Unlike the attorney–client privilege, the FATP privilege does not apply in criminal matters, and does not apply in state tax proceedings. The privilege may be asserted only in a "noncriminal tax matter before the Internal Revenue Service" and a "noncriminal tax proceeding in Federal court brought by or against the United States."

===Effect of date of the communication on availability of the FATP privilege===

The FATP privilege applies only to communications made on or after July 22, 1998. The privilege does not apply to any written communication before October 22, 2004, between a federally authorized tax practitioner and a director, shareholder, officer, employee, agent, or representative of a corporation in connection with the promotion of the direct or indirect participation of such corporation in any tax shelter.

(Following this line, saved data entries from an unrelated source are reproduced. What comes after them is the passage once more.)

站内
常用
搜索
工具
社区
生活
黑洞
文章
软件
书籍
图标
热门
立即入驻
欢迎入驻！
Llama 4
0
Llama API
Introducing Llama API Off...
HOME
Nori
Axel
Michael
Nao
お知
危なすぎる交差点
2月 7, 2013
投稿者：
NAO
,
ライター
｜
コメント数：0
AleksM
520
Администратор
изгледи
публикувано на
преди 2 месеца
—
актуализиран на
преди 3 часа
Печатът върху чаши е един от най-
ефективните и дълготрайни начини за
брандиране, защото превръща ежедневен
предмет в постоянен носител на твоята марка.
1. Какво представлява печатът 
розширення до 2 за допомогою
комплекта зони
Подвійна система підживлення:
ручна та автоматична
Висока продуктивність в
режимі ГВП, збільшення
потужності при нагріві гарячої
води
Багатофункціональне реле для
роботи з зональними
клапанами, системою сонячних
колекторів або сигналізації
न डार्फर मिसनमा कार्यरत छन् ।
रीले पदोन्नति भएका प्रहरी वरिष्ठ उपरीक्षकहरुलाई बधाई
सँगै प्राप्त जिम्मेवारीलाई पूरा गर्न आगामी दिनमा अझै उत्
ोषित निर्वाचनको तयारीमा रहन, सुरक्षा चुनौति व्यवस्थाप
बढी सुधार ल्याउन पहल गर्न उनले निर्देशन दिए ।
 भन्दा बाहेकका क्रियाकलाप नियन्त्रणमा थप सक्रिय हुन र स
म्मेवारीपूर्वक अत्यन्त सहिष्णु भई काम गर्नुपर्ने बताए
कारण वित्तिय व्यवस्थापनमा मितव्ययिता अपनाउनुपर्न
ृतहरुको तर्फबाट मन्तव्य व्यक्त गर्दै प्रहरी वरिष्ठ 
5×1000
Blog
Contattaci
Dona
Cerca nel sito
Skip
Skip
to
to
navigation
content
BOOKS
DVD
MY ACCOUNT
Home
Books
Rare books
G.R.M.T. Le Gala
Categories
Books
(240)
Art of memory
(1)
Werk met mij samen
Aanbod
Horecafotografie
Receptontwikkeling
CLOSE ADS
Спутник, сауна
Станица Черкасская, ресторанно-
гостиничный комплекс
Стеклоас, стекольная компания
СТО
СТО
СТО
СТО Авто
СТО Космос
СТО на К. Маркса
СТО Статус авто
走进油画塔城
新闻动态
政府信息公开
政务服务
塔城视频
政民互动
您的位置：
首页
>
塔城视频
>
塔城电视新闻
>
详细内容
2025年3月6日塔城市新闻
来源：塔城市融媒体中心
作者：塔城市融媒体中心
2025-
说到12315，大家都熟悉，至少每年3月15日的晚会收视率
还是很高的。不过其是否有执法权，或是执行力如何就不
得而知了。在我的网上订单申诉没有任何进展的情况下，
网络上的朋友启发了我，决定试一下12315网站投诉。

Section 7525 was amended by the American Jobs Creation Act of 2004, so that the privilege does not apply to written communications made on or after October 22, 2004, involving a federally-authorized tax practitioner with respect to the participation of any person (not just a corporation) in a tax shelter. This is a further limitation of the privilege.

===The practitioner===

The term FATP includes an attorney, a CPA, an enrolled agent, or an enrolled actuary. The FATP privilege does not generally apply to accountants who are not CPAs or EAs (unless they qualify as enrolled actuaries).

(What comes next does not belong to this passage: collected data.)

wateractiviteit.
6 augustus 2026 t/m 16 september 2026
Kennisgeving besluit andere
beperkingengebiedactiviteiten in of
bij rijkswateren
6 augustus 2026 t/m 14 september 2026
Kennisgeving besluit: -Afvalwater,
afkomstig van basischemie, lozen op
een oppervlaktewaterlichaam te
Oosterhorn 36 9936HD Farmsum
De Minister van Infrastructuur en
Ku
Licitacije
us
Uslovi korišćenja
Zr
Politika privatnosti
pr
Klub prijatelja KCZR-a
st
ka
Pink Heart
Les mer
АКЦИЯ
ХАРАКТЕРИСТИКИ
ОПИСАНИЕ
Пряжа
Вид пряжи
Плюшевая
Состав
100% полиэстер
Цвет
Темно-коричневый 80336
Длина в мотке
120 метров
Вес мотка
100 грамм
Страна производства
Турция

The FATP privilege might not apply to certified public accountants who are not licensed to practice in the state in which the client lives (for example, in a situation where the client lives in New Jersey but works in New York, where he consults a CPA who is licensed in New York but not in New Jersey). Because the CPA is not licensed to practice in the state where the client resides, the communication might not qualify for the privilege.

===Tax advice versus business advice===

The FATP privilege applies only to tax advice. The advice must be treated as confidential by both the accountant and the client to be covered by the privilege. If the communication is divulged to third parties, then it is not confidential. The privilege does not cover general business consultations or personal financial planning advice.

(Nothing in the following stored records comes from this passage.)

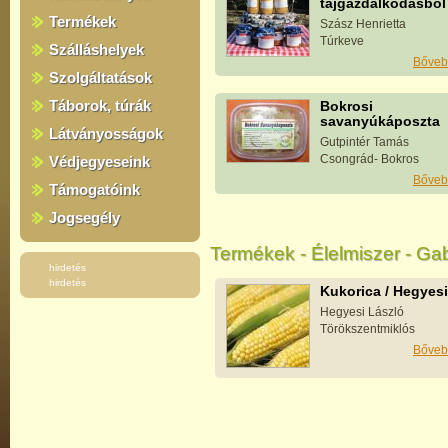
tájgazdálkodásból
Termékek
Szász Henrietta
Túrkeve
Szálláshelyek
Bőveb
Szolgáltatások
Táborok, túrák
Bokrosi
savanyúkáposzta
Látványosságok
Gutpintér Tamás
Csongrád- Bokros
Védjegyeseink
Bőveb
Támogatóink
Jogsegély
Termékek - Élelmiszer - Ga
hirdetés
hirdetés
Kukorica / Hegyesi
Hegyesi László
Törökszentmiklós
Bőveb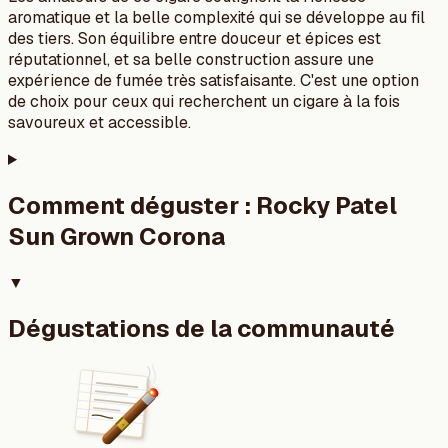
aromatique et la belle complexité qui se développe au fil
des tiers. Son équilibre entre douceur et épices est
réputationnel, et sa belle construction assure une
expérience de fumée très satisfaisante. C'est une option
de choix pour ceux qui recherchent un cigare à la fois
savoureux et accessible.
Comment déguster :
Rocky Patel
Sun Grown Corona
▼
Dégustations de la communauté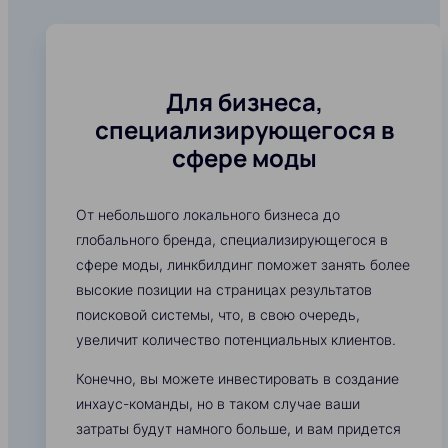
Для бизнеса,
специализирующегося в
сфере моды
От небольшого локального бизнеса до
глобального бренда, специализирующегося в
сфере моды, линкбилдинг поможет занять более
высокие позиции на страницах результатов
поисковой системы, что, в свою очередь,
увеличит количество потенциальных клиентов.
Конечно, вы можете инвестировать в создание
инхаус-команды, но в таком случае ваши
затраты будут намного больше, и вам придется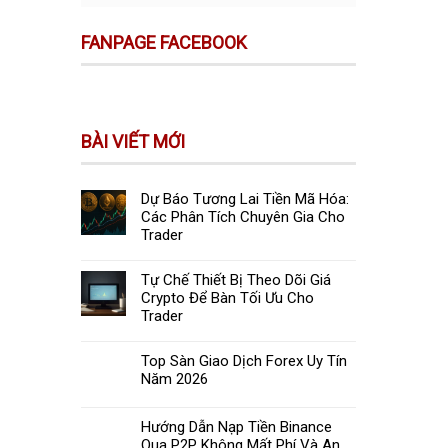
FANPAGE FACEBOOK
BÀI VIẾT MỚI
Dự Báo Tương Lai Tiền Mã Hóa:
Các Phân Tích Chuyên Gia Cho
Trader
Tự Chế Thiết Bị Theo Dõi Giá
Crypto Để Bàn Tối Ưu Cho
Trader
Top Sàn Giao Dịch Forex Uy Tín
Năm 2026
Hướng Dẫn Nạp Tiền Binance
Qua P2P Không Mất Phí Và An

===Tax return preparation===

With respect to communications involved in the preparation of tax returns, there is a split of authority. Much of the relevant case law was rendered prior to the creation of the FATP privilege in 1998, and relates to the attorney–client privilege.

Most of the case law indicates that a communication in connection with tax return preparation is not covered. Under the argument accepted by the U.S. Court of Appeals for the Ninth Circuit, communication pertinent merely to preparing a tax return does not involve giving or receiving legal advice (see e.g., United States v. Gurtner). The United States Court of Appeals for the Eighth Circuit, meanwhile, has held that tax returns are not privileged. This holding is based on the rationale that tax returns are intended for disclosure to a third party, i.e., the Internal Revenue Service, so there can be no expectation of confidentiality, which defeats a claim that the return or pertinent communication is privileged.

One minority view finds the privilege might apply to a communication about what to claim on a return. Another minority view is that such communications could be considered "legal" advice.

On balance, however, the weight of authority is that communication in connection with tax return preparation is probably not protected by the privilege.